##### SOURCE MATERIAL

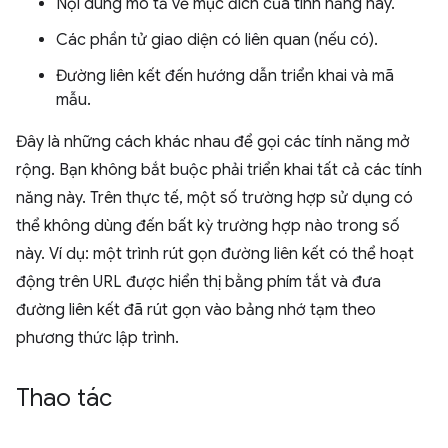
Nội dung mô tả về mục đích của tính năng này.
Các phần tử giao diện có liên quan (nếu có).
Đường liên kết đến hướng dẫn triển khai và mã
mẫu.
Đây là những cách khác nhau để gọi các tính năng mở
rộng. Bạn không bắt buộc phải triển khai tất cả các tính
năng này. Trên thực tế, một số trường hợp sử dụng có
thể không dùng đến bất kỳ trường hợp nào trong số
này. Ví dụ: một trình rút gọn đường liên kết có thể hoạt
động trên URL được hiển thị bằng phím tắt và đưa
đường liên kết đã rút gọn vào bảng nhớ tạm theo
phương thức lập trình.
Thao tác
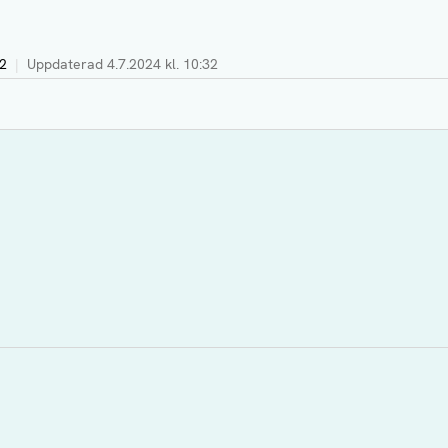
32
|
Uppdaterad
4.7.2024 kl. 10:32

##########
##### SOURCE MATERIAL

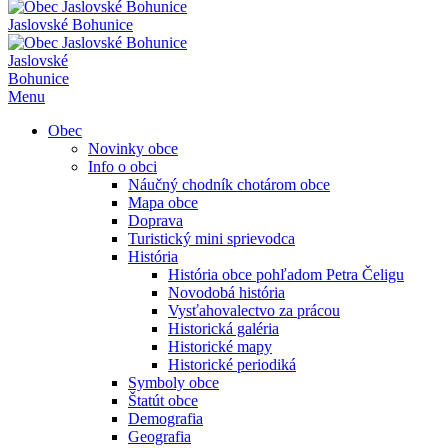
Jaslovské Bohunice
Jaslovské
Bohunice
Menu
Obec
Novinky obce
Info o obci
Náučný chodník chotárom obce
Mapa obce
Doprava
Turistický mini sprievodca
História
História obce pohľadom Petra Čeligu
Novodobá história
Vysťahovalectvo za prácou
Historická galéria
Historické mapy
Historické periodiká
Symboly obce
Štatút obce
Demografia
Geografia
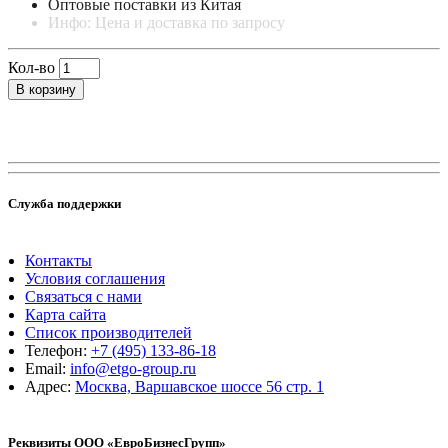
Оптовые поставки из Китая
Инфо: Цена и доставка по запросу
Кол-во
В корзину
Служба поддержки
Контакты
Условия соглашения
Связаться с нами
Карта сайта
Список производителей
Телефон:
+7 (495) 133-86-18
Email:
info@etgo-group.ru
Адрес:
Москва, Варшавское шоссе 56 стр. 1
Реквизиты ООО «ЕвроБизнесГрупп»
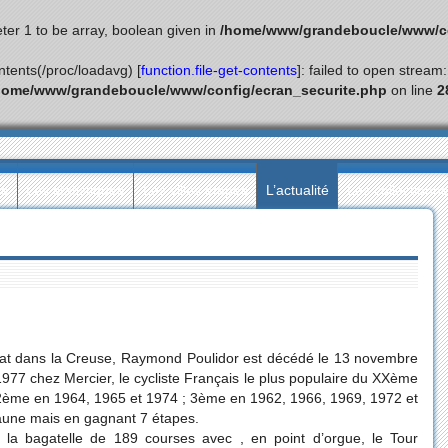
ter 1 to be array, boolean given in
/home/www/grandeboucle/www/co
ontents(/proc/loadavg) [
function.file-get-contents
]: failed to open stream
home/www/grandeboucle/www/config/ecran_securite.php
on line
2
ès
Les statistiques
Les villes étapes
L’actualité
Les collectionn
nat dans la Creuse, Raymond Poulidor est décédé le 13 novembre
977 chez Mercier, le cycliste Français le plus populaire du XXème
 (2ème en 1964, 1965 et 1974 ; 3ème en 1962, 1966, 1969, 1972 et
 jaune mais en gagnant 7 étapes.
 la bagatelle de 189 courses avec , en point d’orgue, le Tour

##########

__PROBLEM TO WORK ON__:
Copy out everything in the listing from the line containing "Jaslovské Bohunice" down to the line containing "la bagatelle de", including both of those lines. Leave out the pictures.

__ANSWER BELOW__:
Jaslovské Bohunice
Jaslovské
Bohunice
Menu
Obec
Novinky obce
Info o obci
Náučný chodník chotárom obce
Mapa obce
Doprava
Turistický mini sprievodca
História
História obce pohľadom Petra Čeligu
Novodobá história
Vysťahovalectvo za prácou
Historická galéria
Historické mapy
Historické periodiká
Symboly obce
Štatút obce
Demografia
Geografia
Оптовые поставки из Китая
Инфо: Цена и доставка по запросу
Кол-во
В корзину
Служба поддержки
Контакты
Условия соглашения
Связаться с нами
Карта сайта
Список производителей
Телефон:
+7 (495) 133-86-18
Email:
info@etgo-group.ru
Адрес:
Москва, Варшавское шоссе 56 стр. 1
Реквизиты ООО «ЕвроБизнесГрупп»
ter 1 to be array, boolean given in
/home/www/grandeboucle/www/co
ontents(/proc/loadavg) [
function.file-get-contents
]: failed to open stream
home/www/grandeboucle/www/config/ecran_securite.php
on line
2
ès
Les statistiques
Les villes étapes
L’actualité
Les collectionn
nat dans la Creuse, Raymond Poulidor est décédé le 13 novembre
977 chez Mercier, le cycliste Français le plus populaire du XXème
 (2ème en 1964, 1965 et 1974 ; 3ème en 1962, 1966, 1969, 1972 et
 jaune mais en gagnant 7 étapes.
 la bagatelle de 189 courses avec , en point d’orgue, le Tour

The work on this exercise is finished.